Published by New York State Law Reporting Bureau pursuant to Judiciary Law § 431.
This opinion is uncorrected and subject to revision before publication in the Official Reports.
MARK C. DILLON, J.P., FRED T. SANTUCCI, L. PRISCILLA HALL PLUMMER E. LOTT, JJ.
ORDERED that the order dated June 1, 2009, is affirmed, without costs or disbursements.
It is fundamental public policy in New York that parents are responsible for their children's support until age 21 (see Family Ct Act § 413; Matter of Roe v Doe, 29 NY2d 188, 192-193; Matter of Gold v Fisher, 59 AD3d 443, 444). Nevertheless, under the doctrine of constructive emancipation, "a child of employable age who actively abandons the non-custodial parent by refusing all contact and visitation" may forfeit any entitlement to support (Matter of Alice C. v Bernard G.C., 193 AD2d 97, 109; see Matter of Gold v Fisher, 59 AD3d at 444; Family Ct Act § 413).

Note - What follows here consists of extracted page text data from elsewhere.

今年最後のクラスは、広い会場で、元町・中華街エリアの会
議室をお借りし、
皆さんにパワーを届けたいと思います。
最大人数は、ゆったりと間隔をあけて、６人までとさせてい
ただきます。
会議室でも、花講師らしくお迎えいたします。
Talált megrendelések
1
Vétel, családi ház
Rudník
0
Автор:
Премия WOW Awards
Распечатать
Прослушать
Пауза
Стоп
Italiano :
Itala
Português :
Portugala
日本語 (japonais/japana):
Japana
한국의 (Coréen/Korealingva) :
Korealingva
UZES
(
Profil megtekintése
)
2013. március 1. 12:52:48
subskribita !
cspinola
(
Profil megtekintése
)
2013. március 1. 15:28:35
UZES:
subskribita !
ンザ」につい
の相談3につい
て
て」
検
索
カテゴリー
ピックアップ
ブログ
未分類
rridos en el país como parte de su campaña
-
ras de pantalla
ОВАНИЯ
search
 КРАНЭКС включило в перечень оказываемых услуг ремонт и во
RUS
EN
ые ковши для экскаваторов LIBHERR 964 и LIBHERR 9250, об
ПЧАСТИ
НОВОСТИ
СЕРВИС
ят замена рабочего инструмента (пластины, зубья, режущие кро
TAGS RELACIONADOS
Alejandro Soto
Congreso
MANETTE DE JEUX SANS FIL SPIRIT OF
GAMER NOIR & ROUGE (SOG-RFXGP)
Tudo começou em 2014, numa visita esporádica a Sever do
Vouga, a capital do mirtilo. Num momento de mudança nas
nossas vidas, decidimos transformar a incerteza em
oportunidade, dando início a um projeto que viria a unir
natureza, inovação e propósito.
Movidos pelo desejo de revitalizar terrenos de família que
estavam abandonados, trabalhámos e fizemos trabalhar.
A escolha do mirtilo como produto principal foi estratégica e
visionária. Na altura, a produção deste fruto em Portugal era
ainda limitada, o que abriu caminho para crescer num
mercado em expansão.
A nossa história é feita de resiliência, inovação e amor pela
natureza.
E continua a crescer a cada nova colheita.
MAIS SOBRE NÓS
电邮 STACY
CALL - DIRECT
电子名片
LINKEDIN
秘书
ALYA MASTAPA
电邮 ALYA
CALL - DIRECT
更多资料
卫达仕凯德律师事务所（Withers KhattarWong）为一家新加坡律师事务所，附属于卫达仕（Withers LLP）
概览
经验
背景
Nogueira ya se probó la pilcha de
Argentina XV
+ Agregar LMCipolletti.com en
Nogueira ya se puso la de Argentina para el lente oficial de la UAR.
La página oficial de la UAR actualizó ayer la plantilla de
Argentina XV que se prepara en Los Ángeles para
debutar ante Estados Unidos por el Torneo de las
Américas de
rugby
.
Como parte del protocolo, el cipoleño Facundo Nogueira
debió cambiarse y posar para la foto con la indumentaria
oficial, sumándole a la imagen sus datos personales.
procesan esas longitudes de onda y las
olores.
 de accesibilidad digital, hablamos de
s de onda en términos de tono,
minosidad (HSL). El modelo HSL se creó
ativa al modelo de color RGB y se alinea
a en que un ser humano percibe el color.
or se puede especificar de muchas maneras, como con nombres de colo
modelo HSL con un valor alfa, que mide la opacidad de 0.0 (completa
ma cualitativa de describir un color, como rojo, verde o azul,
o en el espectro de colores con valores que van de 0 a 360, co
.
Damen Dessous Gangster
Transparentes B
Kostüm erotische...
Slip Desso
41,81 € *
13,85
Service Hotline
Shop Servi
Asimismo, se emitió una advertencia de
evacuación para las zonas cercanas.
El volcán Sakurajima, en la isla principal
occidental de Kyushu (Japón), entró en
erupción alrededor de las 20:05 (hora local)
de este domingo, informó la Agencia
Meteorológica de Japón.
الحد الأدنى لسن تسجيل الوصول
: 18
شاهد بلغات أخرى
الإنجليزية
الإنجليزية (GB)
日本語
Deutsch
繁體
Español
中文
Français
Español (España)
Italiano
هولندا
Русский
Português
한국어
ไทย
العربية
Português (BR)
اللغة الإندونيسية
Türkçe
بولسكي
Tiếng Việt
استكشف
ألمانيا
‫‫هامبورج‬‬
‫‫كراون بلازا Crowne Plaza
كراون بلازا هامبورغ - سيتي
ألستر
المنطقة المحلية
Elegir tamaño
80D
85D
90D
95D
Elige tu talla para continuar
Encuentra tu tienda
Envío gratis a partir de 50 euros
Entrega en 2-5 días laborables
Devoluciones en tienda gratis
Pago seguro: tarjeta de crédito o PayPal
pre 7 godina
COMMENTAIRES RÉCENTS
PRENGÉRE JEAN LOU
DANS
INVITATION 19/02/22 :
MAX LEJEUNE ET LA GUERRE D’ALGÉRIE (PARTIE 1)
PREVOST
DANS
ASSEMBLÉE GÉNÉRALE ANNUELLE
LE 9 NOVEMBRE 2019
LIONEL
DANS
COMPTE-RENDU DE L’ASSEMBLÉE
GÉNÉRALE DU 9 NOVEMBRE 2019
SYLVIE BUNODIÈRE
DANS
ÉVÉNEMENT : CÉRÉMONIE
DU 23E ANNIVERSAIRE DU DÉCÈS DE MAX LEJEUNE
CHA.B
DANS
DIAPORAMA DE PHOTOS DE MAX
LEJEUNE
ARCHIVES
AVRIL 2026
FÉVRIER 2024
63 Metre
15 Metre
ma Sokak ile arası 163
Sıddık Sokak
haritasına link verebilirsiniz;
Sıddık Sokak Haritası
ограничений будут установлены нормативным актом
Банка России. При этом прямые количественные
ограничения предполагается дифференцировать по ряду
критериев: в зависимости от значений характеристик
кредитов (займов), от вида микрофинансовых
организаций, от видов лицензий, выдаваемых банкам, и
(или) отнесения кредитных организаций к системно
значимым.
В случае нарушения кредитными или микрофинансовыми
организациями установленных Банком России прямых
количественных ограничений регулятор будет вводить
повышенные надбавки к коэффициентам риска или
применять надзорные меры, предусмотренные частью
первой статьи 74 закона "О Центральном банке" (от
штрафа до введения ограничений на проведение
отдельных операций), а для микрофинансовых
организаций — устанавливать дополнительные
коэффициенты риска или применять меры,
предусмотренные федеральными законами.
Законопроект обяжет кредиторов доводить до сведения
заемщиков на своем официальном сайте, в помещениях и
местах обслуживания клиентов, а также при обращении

However, "[a] child's reluctance to see a parent is not abandonment, relieving the parent of any support obligation" (Radin v Radin, 209 AD2d 396, 396). Children are also emancipated if they become economically independent of their parents through employment, entry into military service, or marriage (see Alice C. v. Bernard G. C., 193 AD2d at 105). " The burden of proof as to emancipation is on the party asserting it'" (Matter of Gold v Fisher, 59 AD3d at 444, quoting Schneider v Schneider, 116 AD2d 714, 715).
Contrary to the father's contention, he failed to meet his burden of establishing that his daughter is emancipated. The father failed to demonstrate that she abandoned the relationship with him (compare Radin v Radin, 209 AD2d 396 and Matter of Alice C. V Bernard G.C., 193 AD2d at 110 with Matter of Commissioner of Social Servs. v Jones-Gamble, 227 AD2d 618, 619 and Matter of Chamberlin v Chamberlin, 240 AD2d 908, 909-910). The father also failed to establish that his daughter withdrew from parental control and supervision (see Matter of Alice C. v Bernard G.C., 193 AD2d at 109). Furthermore, there was insufficient evidence to establish that she was economically independent of her parents (see Matter of Alice C. v Bernard G. C., 193 AD2d at 106). Accordingly, the Family Court properly denied the father's objections to the Support Magistrate's order denying that branch of his petition for a downward modification of his child support obligation which pertained to his child support obligation for the parties' daughter.
Finally, the father failed to rebut the presumption that the application of the guidelines contained in the Child Support Standards Act (see Family Ct Act § 413) yielded the correct amount of child support (see Matter of North Guilford County v Campbell, 305 AD2d 686, 687; Matter of Picciullo v Collein, 226 AD2d 643, 643-644; Matter of Keay v Menda, 210 AD2d 483; see e.g. Michael N.G. v Elsa R., 199 AD2d 81; Matter of Maddox v Doty, 186 AD2d 135).
DILLON, J.P., SANTUCCI, HALL and LOTT, JJ., concur.